It’s no secret that mental health illnesses have been on the rise in recent years, and the emergence of the Covid-19 pandemic has only accelerated this trend. According to the World Health Organization, depression is also one of the leading causes of disability worldwide. But just how common is depression? Let’s find out!
Depression Prevalence In Adults
The Substance Abuse and Mental Health Services Administration (SAMHS) reports that approximately 21 million American adults have major depressive disorder in any given year. This translates to about 8.4 percent of the population. Women are more likely to experience depression than men, a disparity attributed to hormonal fluctuations and biological differences between the sexes.
Depression can occur at any age, but it typically begins in adulthood. The median age of onset for major depressive disorder is 32.5 years. However, it is common for depression to appear in childhood/adolescence or much later in life.
And despite ongoing sensitization efforts, most people with major depression are not receiving any treatment whatsoever. According to a large-scale survey by the National Institute of Mental Health (NIMH), only about 50 percent of all Americans with depression ever receive treatment for their symptoms.
Depression Prevalence in Children and Teens
Depression is not just an adult problem; it can also affect children and teenagers. According to the American Academy of Family Physicians (AAFP), 2 percent of prepubertal children and up to 8 percent of adolescents have depression.
Childhood and adolescence are critical periods for mental health development, so it’s vital for young people displaying symptoms of depression to receive comprehensive treatment as soon as possible.
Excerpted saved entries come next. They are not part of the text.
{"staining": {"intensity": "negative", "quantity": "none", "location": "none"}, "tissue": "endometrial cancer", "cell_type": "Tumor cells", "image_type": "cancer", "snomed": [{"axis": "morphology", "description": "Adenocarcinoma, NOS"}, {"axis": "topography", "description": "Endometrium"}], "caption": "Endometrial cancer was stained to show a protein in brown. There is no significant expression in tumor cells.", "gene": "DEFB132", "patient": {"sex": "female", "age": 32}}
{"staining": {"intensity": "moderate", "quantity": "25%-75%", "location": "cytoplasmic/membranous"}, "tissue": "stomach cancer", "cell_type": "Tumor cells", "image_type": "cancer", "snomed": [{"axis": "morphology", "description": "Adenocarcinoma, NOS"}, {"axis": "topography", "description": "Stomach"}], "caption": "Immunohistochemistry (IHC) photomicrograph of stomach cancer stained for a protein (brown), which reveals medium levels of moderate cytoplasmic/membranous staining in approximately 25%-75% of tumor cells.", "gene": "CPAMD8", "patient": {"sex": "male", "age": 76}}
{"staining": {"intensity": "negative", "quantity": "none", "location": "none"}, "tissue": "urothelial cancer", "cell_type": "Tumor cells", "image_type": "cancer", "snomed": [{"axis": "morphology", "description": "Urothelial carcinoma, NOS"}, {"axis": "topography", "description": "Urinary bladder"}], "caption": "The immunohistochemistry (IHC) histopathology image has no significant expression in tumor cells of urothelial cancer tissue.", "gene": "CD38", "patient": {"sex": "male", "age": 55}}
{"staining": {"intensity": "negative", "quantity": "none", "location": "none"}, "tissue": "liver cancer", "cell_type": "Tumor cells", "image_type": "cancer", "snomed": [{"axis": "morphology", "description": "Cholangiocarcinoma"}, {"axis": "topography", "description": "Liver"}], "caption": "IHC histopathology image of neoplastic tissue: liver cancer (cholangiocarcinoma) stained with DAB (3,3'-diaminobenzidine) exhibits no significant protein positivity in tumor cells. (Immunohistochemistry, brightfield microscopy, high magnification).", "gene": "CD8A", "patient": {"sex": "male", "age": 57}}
Unfortunately, only a tiny percentage of children and teenagers with depression receive professional help. Only about 40 percent of adolescents with mental illness received professional treatment in 2020.
How To Know You Have Depression
If you think you may have depression, there are a few red flags to look out for. These include:
- Feeling sad or empty most of the time
- Feeling hopeless or pessimistic about the future
- Increased fatigue or loss of energy most days
- Sleeping too much or not enough
- Difficulty concentrating, remembering details, or making decisions
- Feelings of worthlessness, guilt, or self-hatred
- Recurring thoughts about death and suicide
- Drastic increase/decrease in appetite
- Loss of interest in activities that you once enjoyed
- Prolonged or unexplained physical pain/aches and discomfort
- Severe anxiety
Suppose you have been experiencing some or all of the above symptoms for more than two weeks. In that case, it is crucial to seek help from a professional immediately and begin the journey toward recovery.
The Bottom Line
Depression is a mental health illness affecting millions of people worldwide—both adults and children alike. While it is often difficult to detect, it is crucial to seek professional help if you think you or someone close to you may be suffering from depression. Early intervention is key to managing depression and preventing the condition from progressing.